::: DATA SECTION :::

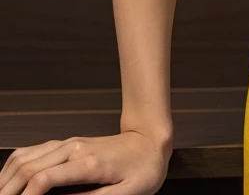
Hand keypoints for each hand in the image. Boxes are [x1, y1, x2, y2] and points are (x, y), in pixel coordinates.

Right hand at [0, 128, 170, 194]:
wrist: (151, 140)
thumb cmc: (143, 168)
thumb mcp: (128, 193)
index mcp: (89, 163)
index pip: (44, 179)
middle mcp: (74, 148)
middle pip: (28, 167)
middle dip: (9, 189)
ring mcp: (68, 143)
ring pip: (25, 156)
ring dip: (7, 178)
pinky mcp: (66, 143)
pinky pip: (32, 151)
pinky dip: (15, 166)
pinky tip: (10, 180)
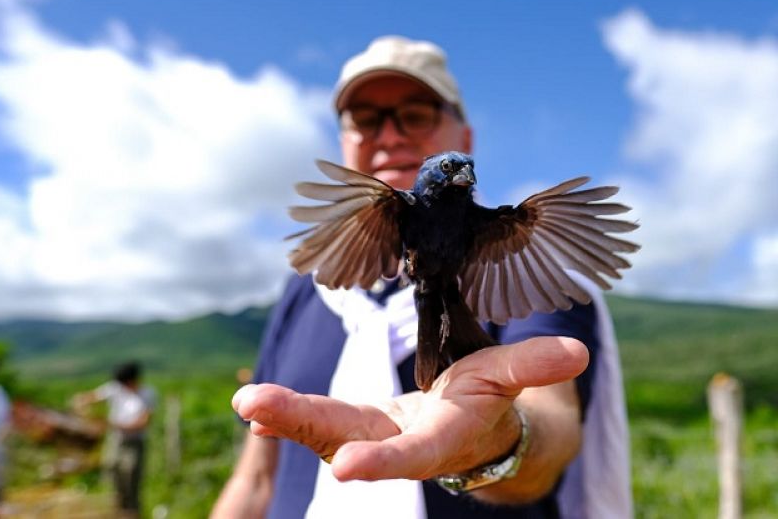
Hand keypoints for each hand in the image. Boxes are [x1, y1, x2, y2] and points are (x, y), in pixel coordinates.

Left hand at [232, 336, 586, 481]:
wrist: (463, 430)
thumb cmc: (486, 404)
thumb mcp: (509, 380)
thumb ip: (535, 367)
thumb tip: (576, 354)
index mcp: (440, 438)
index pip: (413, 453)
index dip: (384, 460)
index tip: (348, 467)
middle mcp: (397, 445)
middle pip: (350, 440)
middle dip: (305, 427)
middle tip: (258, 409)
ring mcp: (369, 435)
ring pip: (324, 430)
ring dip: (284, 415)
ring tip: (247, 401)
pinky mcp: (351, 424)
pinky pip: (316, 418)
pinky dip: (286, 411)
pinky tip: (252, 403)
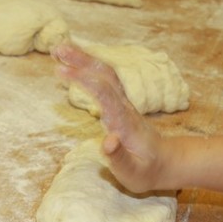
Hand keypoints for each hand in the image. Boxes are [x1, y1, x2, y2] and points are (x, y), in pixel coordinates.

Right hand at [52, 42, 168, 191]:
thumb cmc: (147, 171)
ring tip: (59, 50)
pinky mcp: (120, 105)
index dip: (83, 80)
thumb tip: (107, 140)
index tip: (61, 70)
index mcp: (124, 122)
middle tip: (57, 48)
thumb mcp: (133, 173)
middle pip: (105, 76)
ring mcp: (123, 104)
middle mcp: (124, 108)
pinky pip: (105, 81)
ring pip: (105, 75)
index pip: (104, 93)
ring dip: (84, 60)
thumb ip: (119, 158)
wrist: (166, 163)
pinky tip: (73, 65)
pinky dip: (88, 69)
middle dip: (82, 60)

:::
::: DATA SECTION :::

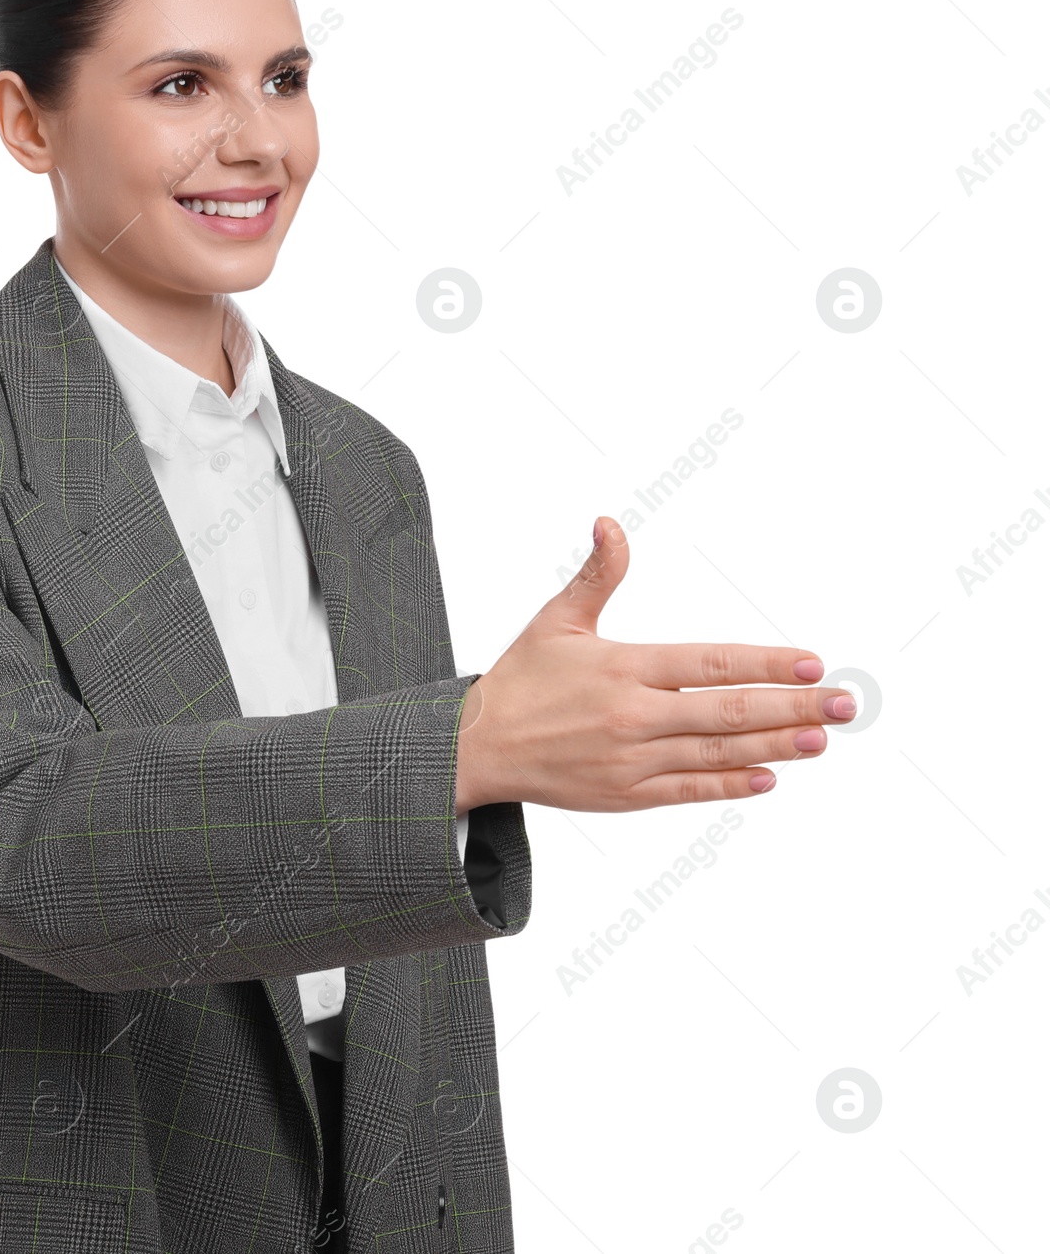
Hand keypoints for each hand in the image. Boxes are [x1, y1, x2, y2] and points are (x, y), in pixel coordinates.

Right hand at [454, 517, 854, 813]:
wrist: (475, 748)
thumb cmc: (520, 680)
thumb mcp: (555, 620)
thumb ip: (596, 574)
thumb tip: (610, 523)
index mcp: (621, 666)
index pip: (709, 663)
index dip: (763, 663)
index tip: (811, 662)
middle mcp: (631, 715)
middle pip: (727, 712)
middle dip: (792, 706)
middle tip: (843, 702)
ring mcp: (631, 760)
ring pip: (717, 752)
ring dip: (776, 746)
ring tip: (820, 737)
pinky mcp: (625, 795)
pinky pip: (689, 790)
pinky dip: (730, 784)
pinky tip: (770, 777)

:::

▶ [WORK ITEM]:
Within the material above, transcribe exactly the lines that run from the line holding "index pip: (44, 179)" through the line holding "pinky tip: (10, 180)".

▶ [YOUR SOLUTION]:
index pip: (44, 179)
middle mcp: (74, 148)
middle pip: (28, 167)
middle dip: (9, 189)
ring mcp: (68, 143)
ring pip: (25, 156)
ring dip: (7, 178)
pinky mcp: (66, 143)
pinky pip: (32, 151)
pinky dip: (15, 166)
pinky tip: (10, 180)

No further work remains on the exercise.